(note: Uploading show right now and it's taking awhile) Today's show is a short video that includes a recap of day one of the Elevator U conference here in Michigan State University. Each year I attend this event I'm amazed at the amount of fun that we have. The support from the vendors and the caliber of presentations also make this event such a success.
Michigan State University and the Kellogg Hotel and Conference Center is a great meeting location and hats off to Bob Schumacher - MSU conference host as well as Terri Flint for coordinating all the details for this years event. Bob, I'm clapping for you right now my friend. Awesome location for sure.
Yesterday, Day 1, I learned a great deal about Watts and lighting and applaud Man-D-Tec for calling out for brighter illumination in elevator cabs. I learned about LED, Halogen, CFC's and Incandescent light bulbs. I also learned that as the US phases out incandescent light bulbs the most likely will be rebranded as heaters and still available.

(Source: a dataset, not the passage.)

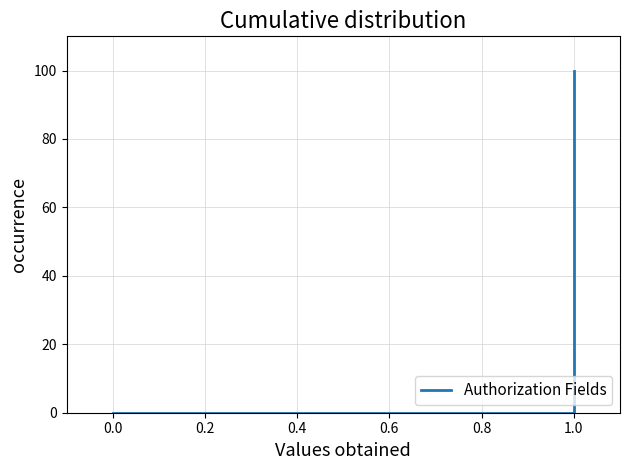

How many distinct data groups are displayed?

1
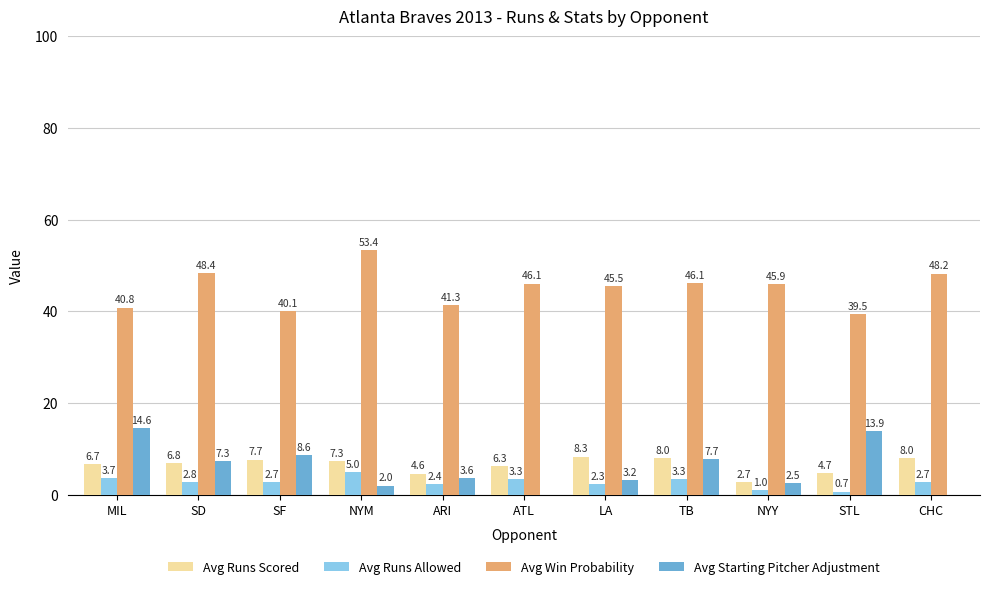

What is the label of the 9th bar from the left?

NYY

Brugg, then gave a very involved technical presentation on Wire Rope which I learn something new about every time I sit in on a presentation like this. They've broken down rope life to the number of bends the rope makes instead of the number of hours it runs and pointed to some issues that will shorten rope life dramatically.
Reynolds and Reynolds presented on there battery back up systems for Hydraulic and Traction Elevator Systems. There are some interface requirements that make the units a little more complicated than a simple add on package to any elevator system. They do work with controller manufacturers and can assist in providing information for your next project.

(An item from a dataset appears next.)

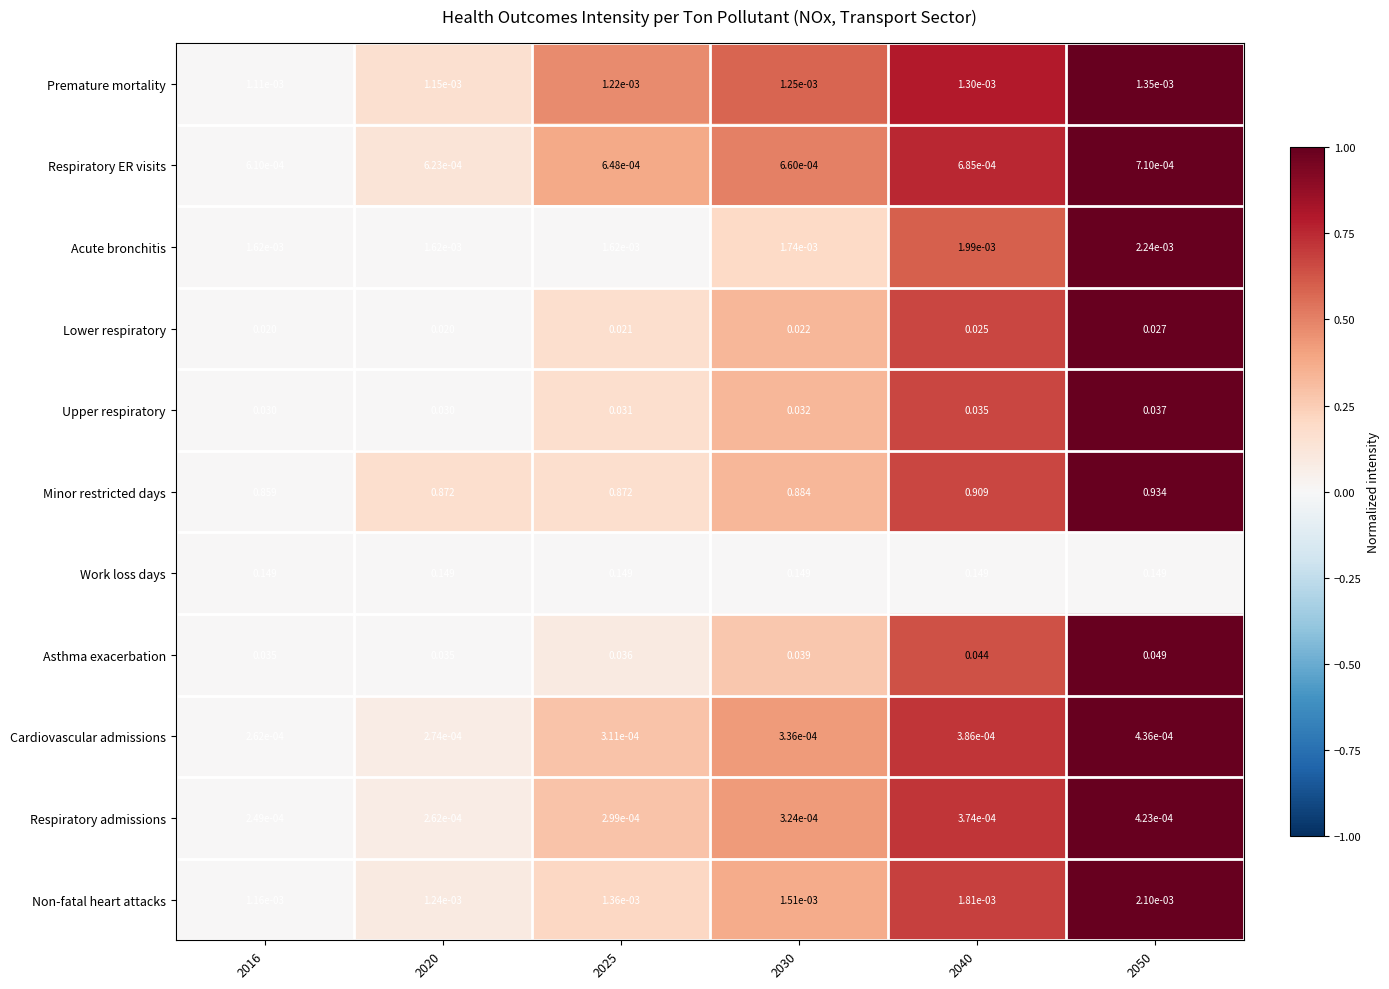

Which series has the largest total across all categories?

Minor restricted days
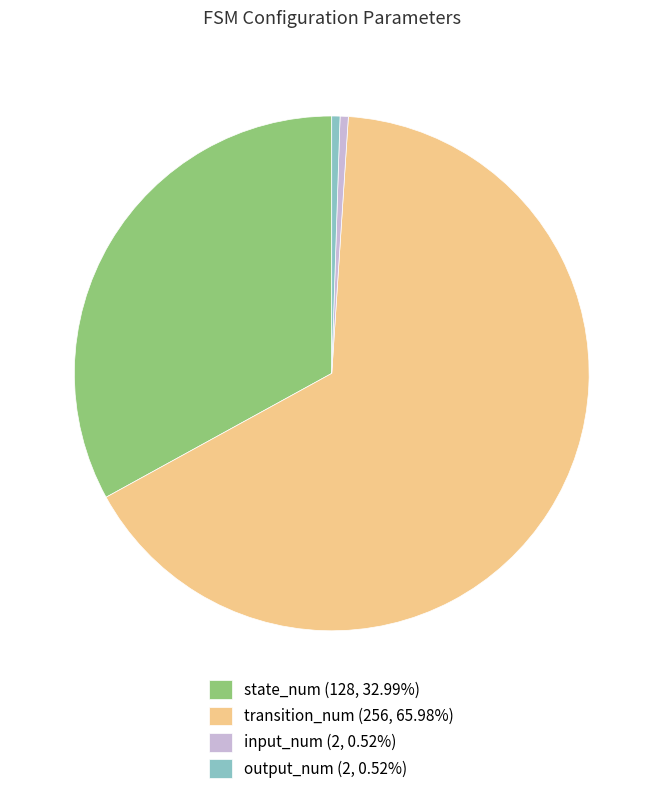

Is there any slice that represents more than half of the pie?

Yes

Dick Gregory from Vertex presented next on a ASME and how submit code interpretations, become a member of ASME and assist with helping out with the elevator code. The work that's done by these individuals is extremely important and appreciated.

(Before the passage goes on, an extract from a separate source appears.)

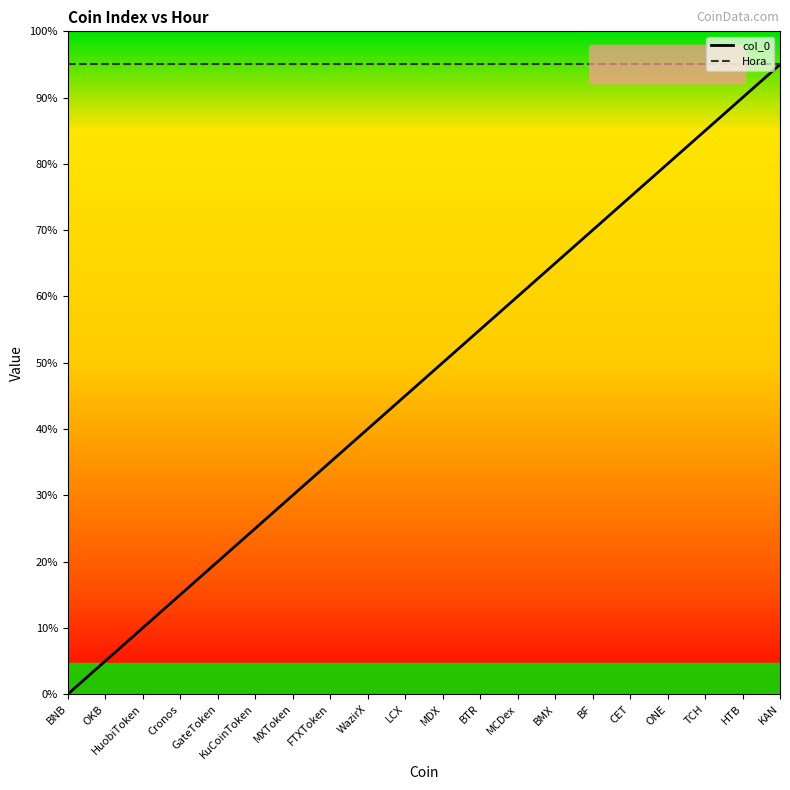

True or false: Hora and col_0 cross at least once.

False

David Flint from Michigan State University ran a cracker barrel session that included both a university architect and ADA specialists. Great insight as to what goes on behind the scenes when accessibility on colleges and universities is considered. Dave did a great job and two key points that came out of the presentation are that we all need to do a better job at making buildings accessible and that the various departments need to work together; architects, ADA team leaders and the other various facilities groups so that we're all on the same page.
The night came to a close after the pair of dueling piano's provided some excellent entertainment which once again confirmed that we know how to have a fun time.